Отчасти чтобы избежать беспорядков, Шрёдингеры и Мархи решили провести лето в Швейцарии и Италии, а также нанести визиты Паули, Борну и Вейлю. Ранее Вейль получил должность в Гёттингене, но поскольку его жена была еврейкой, он решил уйти в отставку и уехать из Германии. Позднее он занял должность в принстонском Институте перспективных исследований (IAS).
В горах Северной Италии Эрвин уговорил Хильде отправиться с ним в длинный велосипедный поход — только они вдвоем, и больше никого. Во время этой поездки между ними вспыхнула страсть. Примерно в это время Хильде забеременела от Эрвина. Вместо того чтобы разводиться со своими супругами, они решили построить необычные отношения — чрезвычайно сложный брак.
Линдеманн снова встретился со Шрёдингером в сентябре, в живописной деревушке Мальчезине на берегу озера Гарда в Италии.
Он был счастлив сообщить, что британская фирма Imperial Chemical Industries согласилась профинансировать несколько должностей, в том числе двухлетний пост для Шрёдингера и отдельную временную позицию для Марха.

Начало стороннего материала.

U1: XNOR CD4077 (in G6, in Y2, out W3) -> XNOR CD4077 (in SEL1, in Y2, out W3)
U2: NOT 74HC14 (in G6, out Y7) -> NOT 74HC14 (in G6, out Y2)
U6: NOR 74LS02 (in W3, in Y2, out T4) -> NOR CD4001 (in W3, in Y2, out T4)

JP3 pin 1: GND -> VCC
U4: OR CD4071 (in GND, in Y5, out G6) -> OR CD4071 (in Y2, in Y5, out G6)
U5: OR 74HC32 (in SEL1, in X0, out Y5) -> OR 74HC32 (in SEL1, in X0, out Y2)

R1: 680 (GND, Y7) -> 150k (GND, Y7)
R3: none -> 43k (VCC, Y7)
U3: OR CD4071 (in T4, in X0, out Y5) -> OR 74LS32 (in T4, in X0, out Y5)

Шрёдингер получит должность в престижном колледже Магдалины в Оксфорде. Хотя размеры окладов еще не были известны, Шрёдингер не имел ни малейшего желания возвращаться в Берлин и с радостью принял предложение. Он, Энни и Хильде переехали в Оксфорд в начале ноября. Артуру нужно было согласовывать свой отъезд в Инсбруке, где он тогда работал, поэтому он вернулся туда на некоторое время.

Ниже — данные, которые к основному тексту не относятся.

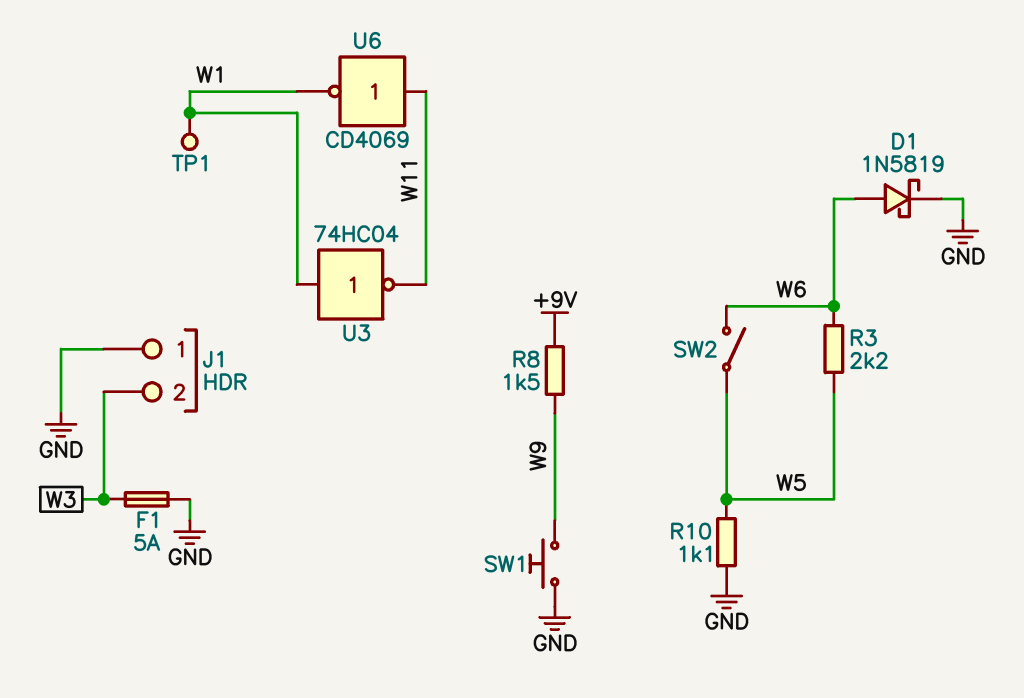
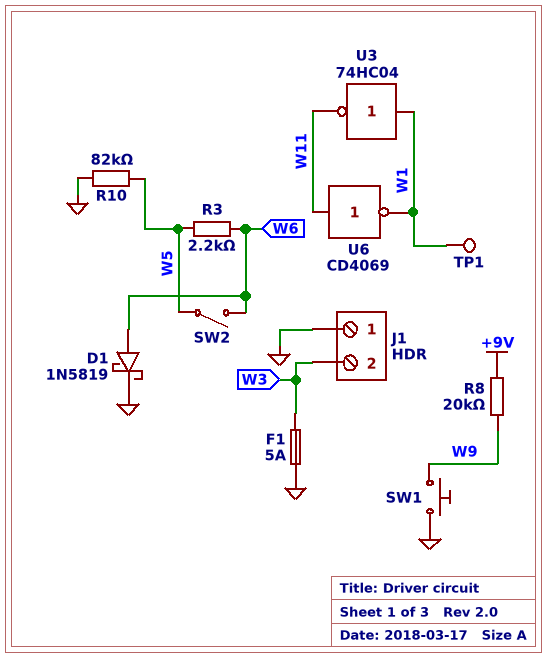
R8: 1.5k (+9V, W9) -> 20k (+9V, W9)
R10: 1.1k (GND, W5) -> 82k (GND, W5)

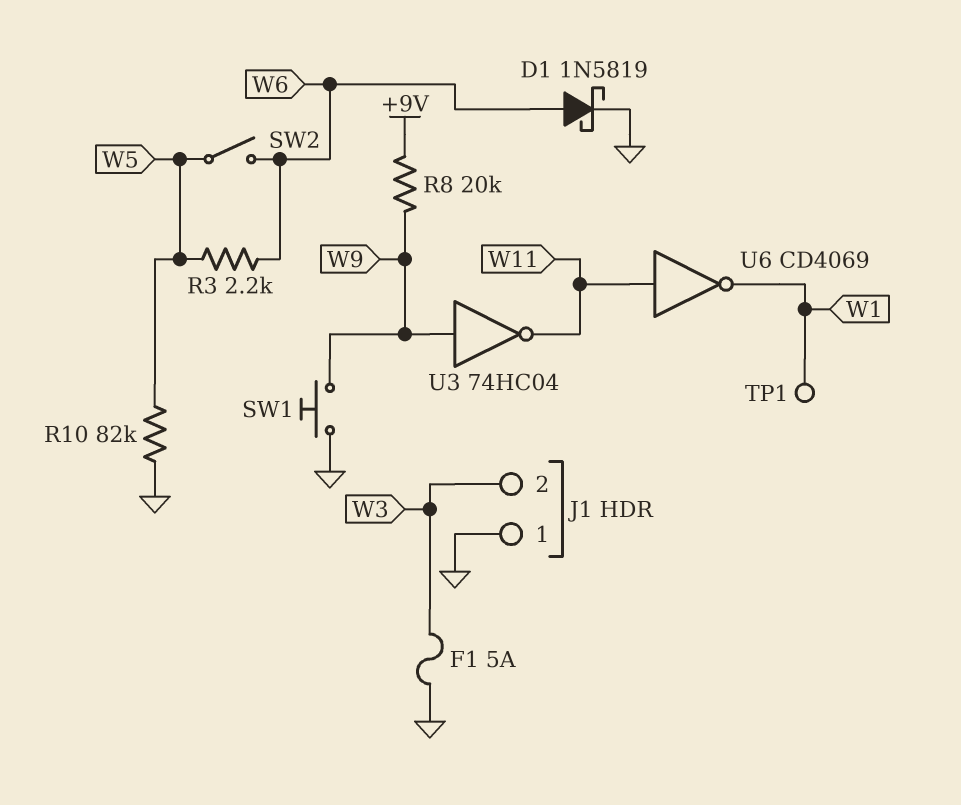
U3: NOT 74HC04 (in W1, out W11) -> NOT 74HC04 (in W9, out W11)

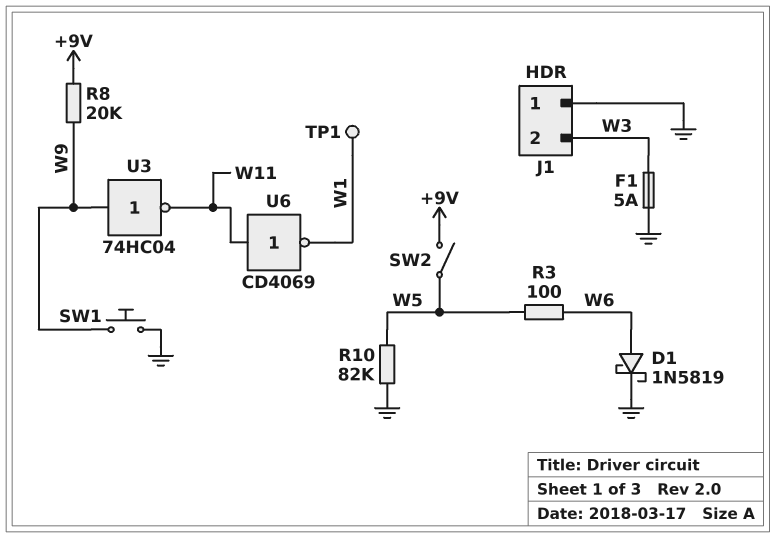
R3: 2.2k (W5, W6) -> 100 (W5, W6)
SW2: switch (W5, W6) -> switch (+9V, W5)

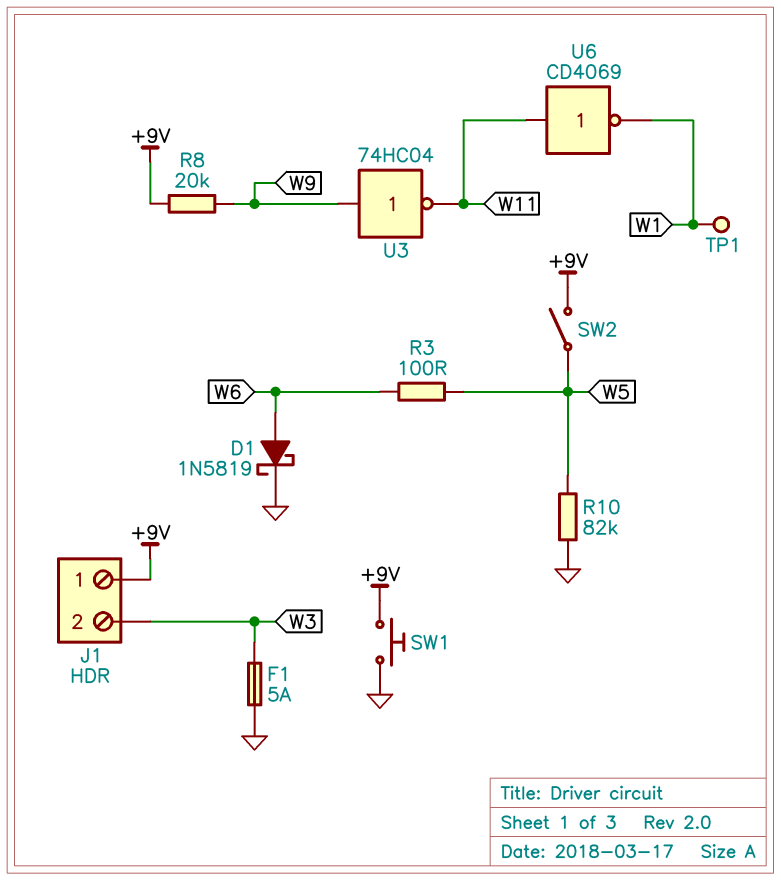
J1 pin 1: GND -> +9V
SW1: button (GND, W9) -> button (+9V, GND)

Отъезд Шрёдингера из Германии разозлил нацистов. Он был слишком известным физиком нееврейского происхождения, чтобы вот так просто взять и уехать. Гейзенберг, хотя и не состоял в нацистской партии и не был ее сторонником, был расстроен из-за того, что Шрёдингер покинул Германию. В представлении Гейзенберга верность родине и научному прогрессу Германии должны были стоять вне политики. «Нужно просто переждать и надеяться на более разумное правительство, думал он, а не бежать из страны». Все же, к чести Гейзенберга, он решительно выступил против Филиппа Ленарда и Йоханнеса Штарка, которые считали, что всю «еврейскую физику», в том числе теории Эйнштейна и Борна, следует запретить во имя «физики немецкой» (имея в виду германских физиков нееврейского происхождения). Гейзенберг продолжал поддерживать дружеские контакты с евреями-физиками вплоть до начала войны, а после войны опять возобновил. Он призывал немецких евреев-физиков, таких как Борн, попытаться оставаться в Германии как можно дольше, чтобы сохранить активность научной мысли. Поэтому в его глазах решение Шрёдингера было поражением для немецкого научного сообщества.
Берлин, покинутый Шрёдингером, мало походил на город, который он так любил. Меньше года назад в германской столице бурлила жизнь: искусство, наука и политика были на подъеме. Ее авангардные театральные постановки и оперетты привлекали внимание всего мира. Она радушно принимала людей всех вероисповеданий и точек зрения. Однако к концу 1933 года Берлин стал культурной пустыней, открытой только для искусства, музыки и театра, соответствующих официальной идеологии режима. Обсуждение вклада Эйнштейна в теоретическую физику было запрещено. Пресса стала настолько цензурируемой, что только одна газета опубликовала заметку об отъезде Шрёдингера.
Следующая новость стала еще большим ударом по самолюбию нацистов и еще больше потешила и без того раздутое эго Линдеманна. Вскоре после переезда Шрёдингера в Оксфорд ему присудили Нобелевскую премию по физике 1933 года за разработку волнового уравнения. Он разделил премию с Дираком. Линдеманн дефилировал по Оксфорду со своим трофеем и попросил Imperial Chemical Industries повысить тому жалованье.